Wikidata on ToolForge is too slow. This query probably should execute under a second, but is currently taking 58.01 sec. The optmizer indicates the wb_ips_item_site_page index is being used.

SELECT 1
FROM wikidatawiki_p.wb_items_per_site
WHERE ips_site_page='Harrington Place, Stellenbosch' AND ips_site_id != 'enwiki';

Event Timeline

This is what the query looks like in production, I killed the SELECT after waiting 5 seconds, so "under a second" does not seem reasonable for Toolforge.

mysql:wikiadmin@db1110 [wikidatawiki]> EXPLAIN SELECT 1 FROM wb_items_per_site WHERE ips_site_page='Harrington Place, Stellenbosch' AND ips_site_id != 'enwiki'; 
+------+-------------+-------------------+-------+-----------------------+-----------------------+---------+------+----------+--------------------------+
| id   | select_type | table             | type  | possible_keys         | key                   | key_len | ref  | rows     | Extra                    |
+------+-------------+-------------------+-------+-----------------------+-----------------------+---------+------+----------+--------------------------+
|    1 | SIMPLE      | wb_items_per_site | index | wb_ips_item_site_page | wb_ips_item_site_page | 346     | NULL | 59534791 | Using where; Using index |
+------+-------------+-------------------+-------+-----------------------+-----------------------+---------+------+----------+--------------------------+
1 row in set (0.00 sec)
zhuyifei1999 renamed this task from Wikidata is slow on ToolForge to Wikidata is slow on Wiki Replicas.Nov 28 2017, 1:47 AM
zhuyifei1999 edited projects, added Data-Services; removed Toolforge.
zhuyifei1999 subscribed.
bd808 renamed this task from Wikidata is slow on Wiki Replicas to wikidatawiki_p.wb_items_per_site query is slower than expected on Wiki Replicas.Dec 1 2017, 6:53 AM

I forgot to mention that this is a regression. That code was executing under 1 second 6+ months ago and only in late November I noticed queries failing constantly.
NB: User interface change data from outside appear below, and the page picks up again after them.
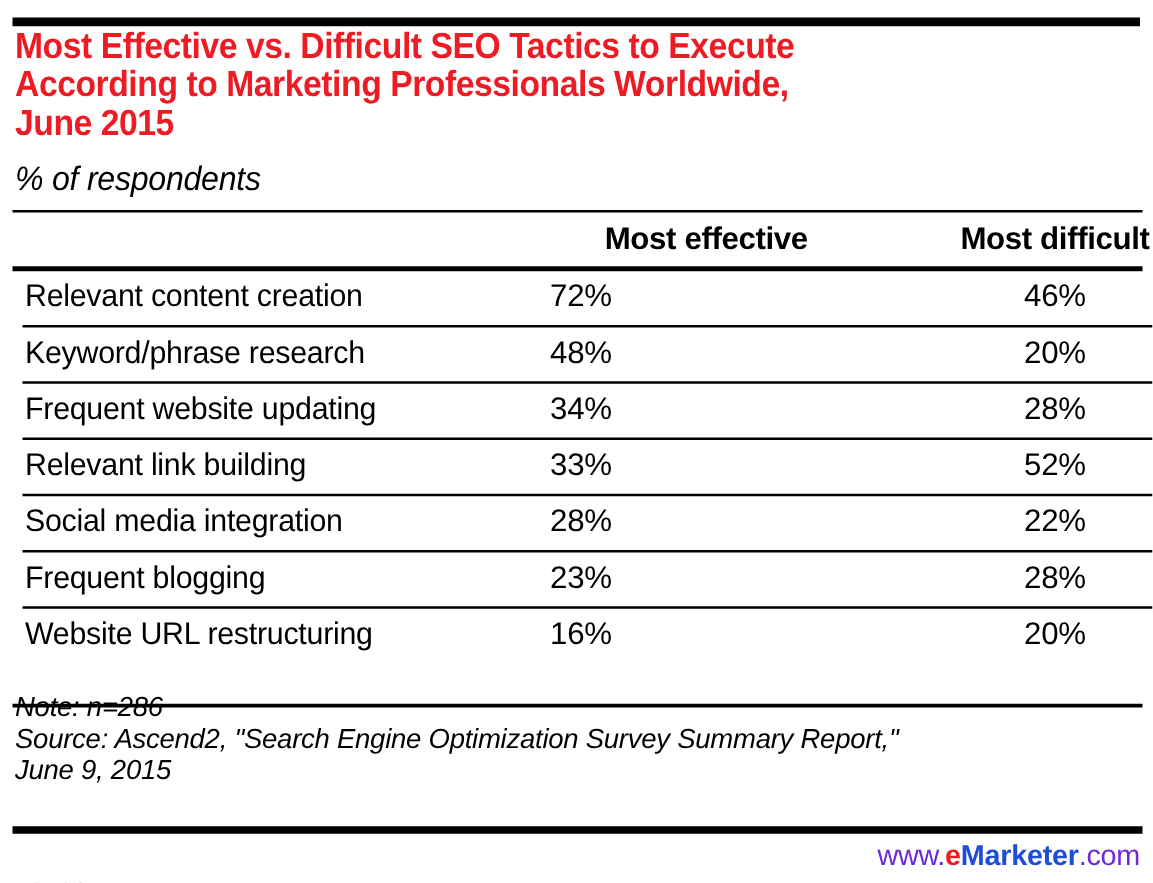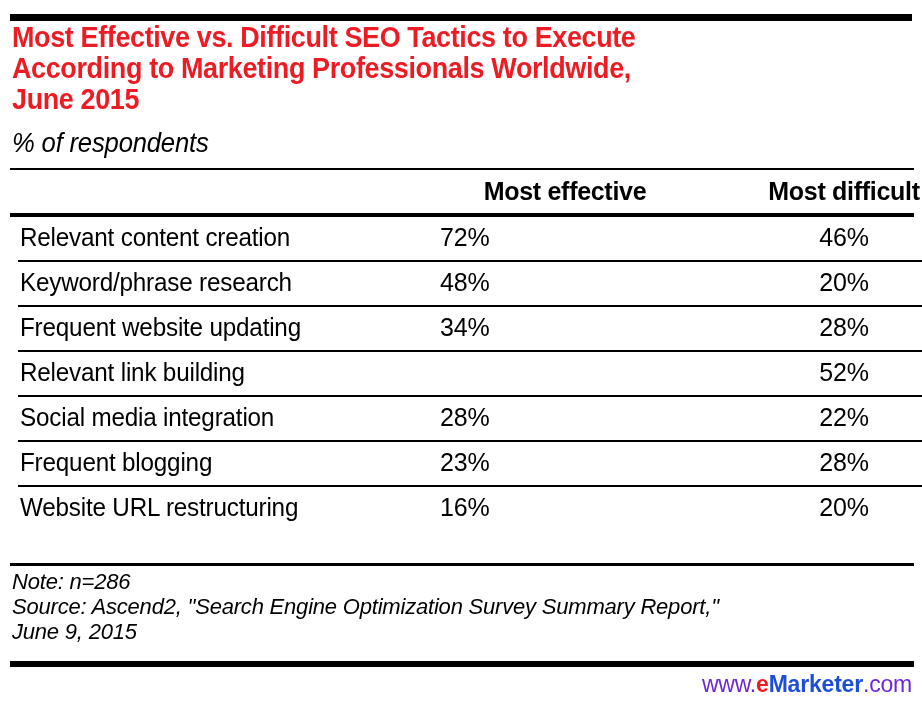--- a/index.html
+++ b/index.html
@@ -157,21 +157,21 @@
   .cell-difficult {
     left: 712px;
     width: 248px;
     text-align: center;
   }
 
   
   .notes {
     position: absolute;
     left: 12px;
-    top: 569px;
+    top: 553px;
     width: 900px;
     font-size: 22px;
     font-style: italic;
     line-height: 25px;
     letter-spacing: -0.2px;
   }
   .notes .nline { display: block; white-space: nowrap; }
 
   
   .footer-id {
@@ -239,20 +239,21 @@
 
       <div class="row">
         <div class="cell cell-label">Frequent website updating</div>
         <div class="cell cell-effective">34%</div>
         <div class="cell cell-difficult">28%</div>
         <div class="sep"></div>
       </div>
 
       <div class="row">
         <div class="cell cell-label">Relevant link building</div>
+        <div class="cell cell-effective">33%</div>
         <div class="cell cell-difficult">52%</div>
         <div class="sep"></div>
       </div>
 
       <div class="row">
         <div class="cell cell-label">Social media integration</div>
         <div class="cell cell-effective">28%</div>
         <div class="cell cell-difficult">22%</div>
         <div class="sep"></div>
       </div>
Query just now on ToolForge's analytics cluster (labsdb1010): 13 min 24.37 sec. It seems to be getting worse.

jcrespo subscribed.

The query is unoptimally written- it scans every single wikidata item to return none or a few results. Change it to

SELECT 1 FROM wikidatawiki_p.wb_items_per_site WHERE ips_site_page='Harrington Place, Stellenbosch' AND ips_site_id IN ('frwiki', 'eswiki', ...);

The problem with your query is the !=, mysql (or any BTREE-based database) cannnot handle that efficiently. Use OR or IN instead from a list of explicitly defined wikis.

To get advantage of the indexes the table has. This is not a bug with wikidata or labs- those are currently working as intended.

However-
Feel free to propose additional indexes if you think they can be useful to you and are reasonable proposals- we are open to that with no problem.
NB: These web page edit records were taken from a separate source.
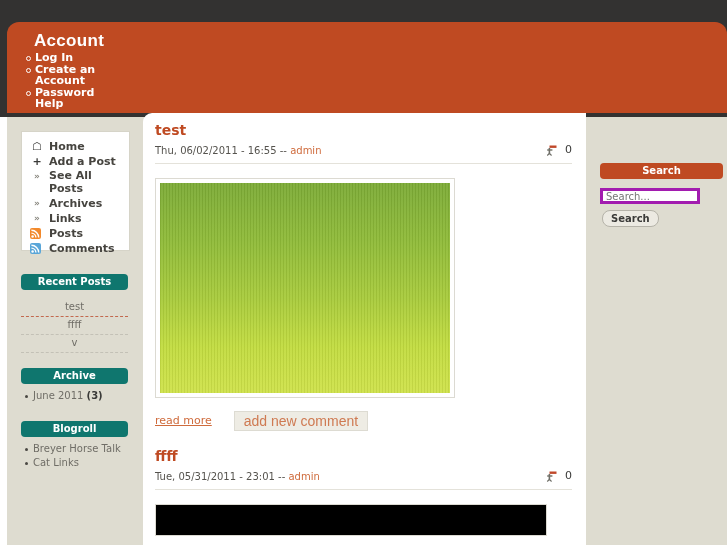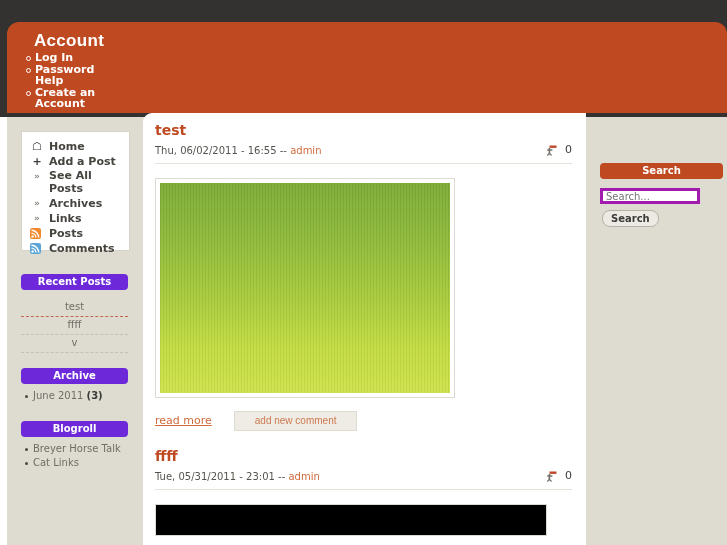--- a/index.html
+++ b/index.html
@@ -155,21 +155,21 @@
   }
   .rss-ico.blue { background: #5aa6d8; }
   .rss-ico svg { display:block; }
 
   .block-title {
     position: absolute;
     left: 14px;
     width: 107px;
     height: 16px;
     line-height: 16px;
-    background: #6d28d9;
+    background: #0f766e;
     color: #ffffff;
     font-size: 10px;
     font-weight: bold;
     text-align: center;
     border-radius: 4px;
   }
   .block-body {
     position: absolute;
     left: 14px;
     width: 107px;
@@ -295,22 +295,22 @@
     font-size: 11px;
     color: #cf6b3c;
     line-height: 20px;
     margin-right: 22px;
   }
   .btn-comment {
     float: left;
     background: #eeece4;
     border: 1px solid #dddbd2;
     color: #cf7a52;
-    font-size: 10px;
-    padding: 4px 20px;
+    font-size: 14px;
+    padding: 4px 9px;
     line-height: 10px;
   }
 
   
   .sidebar-right {
     position: absolute;
     left: 586px;
     top: 117px;
     width: 112px;
     height: 428px;
@@ -378,22 +378,22 @@
 <body>
 
 <div id="page">
 
   <div class="top-strip"></div>
 
   <div class="header-wrap">
     <div class="header-title">Account</div>
     <ul class="header-menu">
       <li><span>Log In</span></li>
+      <li><span>Create an Account</span></li>
       <li><span>Password Help</span></li>
-      <li><span>Create an Account</span></li>
     </ul>
   </div>
   <div class="header-sep"></div>
 
   <div class="body-bg"></div>
   <div class="left-strip"></div>
 
   <div class="sidebar-left">
 
     <div class="nav-box">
Dispenser changed the task status from Invalid to Resolved.Mar 4 2018, 10:06 PM

I talked with @jcrespo on IRC and with some digging (P6782) to eventually find out the index I was using wb_ips_site_page was dropped without updating the documentation (T179793#4018800).

For reference, the query to search article titles for all wikis. This is useful in determining if a red link was untranslated from transwiking or if an article already exists in another language. Here's the updated version using the wb_ips_item_site_page index:

SELECT 1
FROM wikidatawiki_p.wb_items_per_site
WHERE ips_site_page='Harrington Place, Stellenbosch'
AND ips_site_id IN (
  SELECT dbname
  FROM meta_p.wiki
  WHERE dbname != 'enwiki'
);